Assignment: Your task is to copy each line of the records that includes the string "many".

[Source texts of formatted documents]

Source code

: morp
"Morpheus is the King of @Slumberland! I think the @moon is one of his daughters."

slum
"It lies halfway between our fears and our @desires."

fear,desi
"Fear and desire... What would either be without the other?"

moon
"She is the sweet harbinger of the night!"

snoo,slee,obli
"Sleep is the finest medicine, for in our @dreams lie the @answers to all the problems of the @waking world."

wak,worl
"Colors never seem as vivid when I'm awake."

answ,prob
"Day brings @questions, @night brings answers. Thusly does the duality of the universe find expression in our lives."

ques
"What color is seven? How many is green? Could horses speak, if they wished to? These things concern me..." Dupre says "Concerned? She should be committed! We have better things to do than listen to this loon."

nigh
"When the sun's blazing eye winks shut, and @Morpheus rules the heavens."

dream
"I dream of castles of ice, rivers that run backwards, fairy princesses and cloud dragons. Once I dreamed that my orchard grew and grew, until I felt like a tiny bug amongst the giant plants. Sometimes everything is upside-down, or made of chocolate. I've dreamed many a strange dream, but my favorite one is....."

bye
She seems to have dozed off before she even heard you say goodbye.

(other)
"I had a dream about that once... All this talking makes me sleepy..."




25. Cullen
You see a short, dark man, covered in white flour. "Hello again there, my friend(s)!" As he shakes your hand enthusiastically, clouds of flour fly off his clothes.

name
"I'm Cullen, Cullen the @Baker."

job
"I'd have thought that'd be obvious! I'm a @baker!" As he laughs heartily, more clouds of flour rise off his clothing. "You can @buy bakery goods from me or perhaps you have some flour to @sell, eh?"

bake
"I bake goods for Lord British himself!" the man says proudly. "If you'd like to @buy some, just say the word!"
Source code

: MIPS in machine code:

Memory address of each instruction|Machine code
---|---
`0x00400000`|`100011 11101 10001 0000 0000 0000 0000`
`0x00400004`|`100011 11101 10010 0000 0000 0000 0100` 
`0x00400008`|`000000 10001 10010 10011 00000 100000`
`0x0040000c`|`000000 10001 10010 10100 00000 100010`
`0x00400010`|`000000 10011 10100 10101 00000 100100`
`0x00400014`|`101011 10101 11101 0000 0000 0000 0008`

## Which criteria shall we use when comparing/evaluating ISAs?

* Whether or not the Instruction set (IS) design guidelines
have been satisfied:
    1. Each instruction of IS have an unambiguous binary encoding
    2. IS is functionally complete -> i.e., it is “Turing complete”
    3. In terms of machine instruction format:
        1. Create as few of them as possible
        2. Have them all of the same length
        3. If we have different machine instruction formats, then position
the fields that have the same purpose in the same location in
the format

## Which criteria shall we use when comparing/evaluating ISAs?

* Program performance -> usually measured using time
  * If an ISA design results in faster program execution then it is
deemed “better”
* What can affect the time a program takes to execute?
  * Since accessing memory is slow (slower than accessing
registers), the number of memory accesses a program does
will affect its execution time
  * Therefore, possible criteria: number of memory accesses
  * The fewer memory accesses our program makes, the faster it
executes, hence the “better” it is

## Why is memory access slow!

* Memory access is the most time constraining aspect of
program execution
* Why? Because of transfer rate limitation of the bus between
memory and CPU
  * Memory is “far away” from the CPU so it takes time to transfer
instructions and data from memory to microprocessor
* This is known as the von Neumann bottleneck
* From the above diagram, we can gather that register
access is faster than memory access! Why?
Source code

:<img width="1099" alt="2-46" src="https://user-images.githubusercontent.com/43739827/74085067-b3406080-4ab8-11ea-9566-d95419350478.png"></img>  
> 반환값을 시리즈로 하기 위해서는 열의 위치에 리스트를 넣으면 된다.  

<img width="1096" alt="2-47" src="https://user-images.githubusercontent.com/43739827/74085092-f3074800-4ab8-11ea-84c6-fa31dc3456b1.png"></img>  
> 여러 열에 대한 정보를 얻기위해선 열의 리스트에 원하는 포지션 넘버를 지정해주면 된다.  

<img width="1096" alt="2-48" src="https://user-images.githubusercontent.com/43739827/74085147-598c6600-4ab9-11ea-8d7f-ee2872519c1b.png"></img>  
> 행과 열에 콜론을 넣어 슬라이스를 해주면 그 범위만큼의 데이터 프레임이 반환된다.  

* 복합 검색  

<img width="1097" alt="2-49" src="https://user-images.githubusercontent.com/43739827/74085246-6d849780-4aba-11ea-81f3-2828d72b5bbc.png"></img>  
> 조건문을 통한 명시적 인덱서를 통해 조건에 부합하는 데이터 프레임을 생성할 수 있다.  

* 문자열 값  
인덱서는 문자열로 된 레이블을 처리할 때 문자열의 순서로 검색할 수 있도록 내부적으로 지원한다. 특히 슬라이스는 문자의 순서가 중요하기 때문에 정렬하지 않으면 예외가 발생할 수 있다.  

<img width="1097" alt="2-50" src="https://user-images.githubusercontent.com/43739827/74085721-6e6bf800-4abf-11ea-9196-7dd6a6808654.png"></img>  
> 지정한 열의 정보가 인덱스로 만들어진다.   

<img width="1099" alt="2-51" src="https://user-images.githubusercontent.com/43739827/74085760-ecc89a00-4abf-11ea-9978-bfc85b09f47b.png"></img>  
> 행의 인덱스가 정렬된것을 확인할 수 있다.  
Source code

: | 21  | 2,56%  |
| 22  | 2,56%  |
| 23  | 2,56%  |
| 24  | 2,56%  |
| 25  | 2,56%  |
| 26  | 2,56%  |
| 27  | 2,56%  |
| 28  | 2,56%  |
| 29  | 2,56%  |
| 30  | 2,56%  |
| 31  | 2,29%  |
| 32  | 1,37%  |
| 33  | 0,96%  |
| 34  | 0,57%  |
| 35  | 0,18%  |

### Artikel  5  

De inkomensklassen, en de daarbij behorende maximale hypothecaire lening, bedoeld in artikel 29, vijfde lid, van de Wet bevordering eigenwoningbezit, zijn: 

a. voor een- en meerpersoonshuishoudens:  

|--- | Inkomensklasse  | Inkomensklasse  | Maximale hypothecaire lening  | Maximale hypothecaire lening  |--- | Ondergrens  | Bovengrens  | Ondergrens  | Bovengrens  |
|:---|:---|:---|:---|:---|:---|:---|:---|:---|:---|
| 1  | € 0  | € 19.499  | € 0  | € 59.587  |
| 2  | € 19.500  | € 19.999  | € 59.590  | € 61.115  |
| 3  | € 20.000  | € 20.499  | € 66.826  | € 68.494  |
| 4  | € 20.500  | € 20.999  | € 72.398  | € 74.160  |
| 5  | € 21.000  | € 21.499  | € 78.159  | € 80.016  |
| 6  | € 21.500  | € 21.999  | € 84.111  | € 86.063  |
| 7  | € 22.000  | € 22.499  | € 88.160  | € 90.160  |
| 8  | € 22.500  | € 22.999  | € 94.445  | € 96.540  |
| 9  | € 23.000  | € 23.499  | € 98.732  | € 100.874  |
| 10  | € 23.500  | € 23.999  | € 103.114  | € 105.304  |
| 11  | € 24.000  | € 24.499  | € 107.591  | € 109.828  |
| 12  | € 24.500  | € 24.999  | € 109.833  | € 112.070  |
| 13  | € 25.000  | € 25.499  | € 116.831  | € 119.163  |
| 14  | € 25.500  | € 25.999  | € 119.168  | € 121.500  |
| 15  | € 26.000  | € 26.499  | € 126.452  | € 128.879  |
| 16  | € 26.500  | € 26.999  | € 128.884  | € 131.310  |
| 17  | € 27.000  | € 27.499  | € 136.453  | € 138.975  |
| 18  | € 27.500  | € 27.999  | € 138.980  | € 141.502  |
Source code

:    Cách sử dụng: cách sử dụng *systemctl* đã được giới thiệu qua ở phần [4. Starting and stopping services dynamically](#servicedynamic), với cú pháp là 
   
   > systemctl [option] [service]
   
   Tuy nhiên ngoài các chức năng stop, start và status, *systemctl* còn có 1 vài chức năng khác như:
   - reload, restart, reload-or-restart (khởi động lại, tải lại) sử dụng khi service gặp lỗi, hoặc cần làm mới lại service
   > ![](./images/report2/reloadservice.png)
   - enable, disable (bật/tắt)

Output for this task:
"What color is seven? How many is green? Could horses speak, if they wished to? These things concern me..." Dupre says "Concerned? She should be committed! We have better things to do than listen to this loon."
"I dream of castles of ice, rivers that run backwards, fairy princesses and cloud dragons. Once I dreamed that my orchard grew and grew, until I felt like a tiny bug amongst the giant plants. Sometimes everything is upside-down, or made of chocolate. I've dreamed many a strange dream, but my favorite one is....."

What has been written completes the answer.